LIQUIDITY: The People's Bank of China (PBOC) conducted CNY219 billion via 7-day reverse repos on Tuesday, with the rates at 1.90%. The operation has led to a net injection of CNY37 billion after offsetting the maturity of CNY182 billion reverse repo today, according to Wind Information. The operation aims to keep banking system liquidity stable at half year end, the PBOC said on its website.
RATES: The seven-day weighted average interbank repo rate for depository institutions (DR007) decreased to 1.9027% from 1.9107%, Wind Information showed. The overnight repo average decreased to 1.0842% from 1.1413%.

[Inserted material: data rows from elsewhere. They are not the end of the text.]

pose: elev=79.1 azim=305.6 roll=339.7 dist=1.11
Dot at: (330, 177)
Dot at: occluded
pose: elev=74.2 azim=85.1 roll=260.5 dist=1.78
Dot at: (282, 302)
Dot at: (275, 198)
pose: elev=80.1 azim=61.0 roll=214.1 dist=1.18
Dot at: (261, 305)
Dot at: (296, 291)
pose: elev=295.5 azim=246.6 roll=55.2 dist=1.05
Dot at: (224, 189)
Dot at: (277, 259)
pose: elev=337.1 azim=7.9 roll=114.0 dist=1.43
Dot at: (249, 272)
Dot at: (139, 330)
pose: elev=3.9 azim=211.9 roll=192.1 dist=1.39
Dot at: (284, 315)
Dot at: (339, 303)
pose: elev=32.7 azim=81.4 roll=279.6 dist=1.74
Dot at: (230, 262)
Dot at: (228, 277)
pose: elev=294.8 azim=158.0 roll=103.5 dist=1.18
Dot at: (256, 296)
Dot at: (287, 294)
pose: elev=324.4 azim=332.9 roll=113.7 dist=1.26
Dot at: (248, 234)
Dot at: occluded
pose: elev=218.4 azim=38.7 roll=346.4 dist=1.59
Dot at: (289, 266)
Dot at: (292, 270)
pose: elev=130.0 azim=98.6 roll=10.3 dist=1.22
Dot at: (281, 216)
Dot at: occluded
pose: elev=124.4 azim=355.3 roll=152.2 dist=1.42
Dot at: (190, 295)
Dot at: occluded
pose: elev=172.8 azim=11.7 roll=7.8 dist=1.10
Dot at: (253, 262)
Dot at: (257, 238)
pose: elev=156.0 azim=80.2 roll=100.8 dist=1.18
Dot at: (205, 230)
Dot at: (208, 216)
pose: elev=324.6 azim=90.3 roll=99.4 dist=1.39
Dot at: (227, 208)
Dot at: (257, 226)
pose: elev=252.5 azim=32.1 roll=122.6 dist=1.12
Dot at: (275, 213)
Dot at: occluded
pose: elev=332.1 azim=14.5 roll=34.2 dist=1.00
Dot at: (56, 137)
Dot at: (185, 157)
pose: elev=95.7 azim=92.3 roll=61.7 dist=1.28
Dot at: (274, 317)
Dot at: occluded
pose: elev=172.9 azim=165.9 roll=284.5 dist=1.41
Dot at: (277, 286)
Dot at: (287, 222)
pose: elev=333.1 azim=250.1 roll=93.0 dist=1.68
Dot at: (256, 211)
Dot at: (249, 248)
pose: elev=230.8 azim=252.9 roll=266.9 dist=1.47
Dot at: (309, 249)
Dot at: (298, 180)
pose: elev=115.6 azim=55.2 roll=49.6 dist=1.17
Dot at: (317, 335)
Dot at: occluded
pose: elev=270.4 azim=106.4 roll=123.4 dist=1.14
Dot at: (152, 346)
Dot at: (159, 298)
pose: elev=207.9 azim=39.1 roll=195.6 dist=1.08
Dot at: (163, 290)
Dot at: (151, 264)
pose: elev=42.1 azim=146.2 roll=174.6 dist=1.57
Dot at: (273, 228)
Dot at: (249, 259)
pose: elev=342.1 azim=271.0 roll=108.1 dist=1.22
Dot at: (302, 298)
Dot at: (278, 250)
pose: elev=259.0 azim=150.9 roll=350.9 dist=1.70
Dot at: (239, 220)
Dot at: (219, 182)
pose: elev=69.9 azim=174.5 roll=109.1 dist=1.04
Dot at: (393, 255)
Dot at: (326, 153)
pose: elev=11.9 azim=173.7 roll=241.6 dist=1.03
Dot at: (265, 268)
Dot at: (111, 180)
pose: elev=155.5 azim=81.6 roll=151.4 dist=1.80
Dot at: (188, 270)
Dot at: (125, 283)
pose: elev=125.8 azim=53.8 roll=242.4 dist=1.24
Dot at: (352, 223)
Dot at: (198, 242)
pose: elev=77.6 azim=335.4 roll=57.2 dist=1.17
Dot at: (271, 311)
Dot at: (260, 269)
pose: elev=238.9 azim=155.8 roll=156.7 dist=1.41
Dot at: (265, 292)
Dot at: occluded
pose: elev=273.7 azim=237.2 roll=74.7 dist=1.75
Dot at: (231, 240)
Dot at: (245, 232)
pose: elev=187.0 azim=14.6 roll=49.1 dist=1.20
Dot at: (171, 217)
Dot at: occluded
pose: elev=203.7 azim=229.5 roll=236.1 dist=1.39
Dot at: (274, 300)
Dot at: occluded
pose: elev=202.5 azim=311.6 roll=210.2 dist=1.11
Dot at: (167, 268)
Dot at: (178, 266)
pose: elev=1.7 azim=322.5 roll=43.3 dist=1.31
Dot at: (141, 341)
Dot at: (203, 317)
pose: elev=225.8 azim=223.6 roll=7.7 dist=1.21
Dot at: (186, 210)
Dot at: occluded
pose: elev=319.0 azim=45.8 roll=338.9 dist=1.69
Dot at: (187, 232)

YUAN: The currency strenghtened to 7.2101 against the dollar from 7.2219. The PBOC set the dollar-yuan central parity rate higher at 7.2098, compared with 7.2056 set on Monday.
BONDS: The yield on 10-year China Government Bonds was last at 2.7500%, up from Monday's close of 2.7325%, according to Wind Information.
STOCKS: The Shanghai Composite Index edged up 1.23% to 3,189.44, while the CSI300 rose 0.94% to 3,845.43. The Hang Seng Index was up 1.88% to 19,148.13.
FROM THE PRESS: The government will implement proactive fiscal support to bolster the economy in H2, according to Finance Minister Liu Kun. In a report delivered to the State Council, Liu said overall national finances remain in good health, with general expenditure and revenue remaining on track and within budget. For next steps, China will take measures to resolve local government debt risks and increase financial and accounting supervision. (Source: Yicai)
China’s overall power supply remains stable and under control but some small shortages are expected in some local areas, according to Xin Baoan, chairman at the State Grid Corporation of China. Speaking at the Davos forum in Tianjin, Xin said the population was demanding more electricity as the impacts of climate change became more severe. Authorities will be taking steps to optimise power usage across the grid over the next months. (Source: Wind)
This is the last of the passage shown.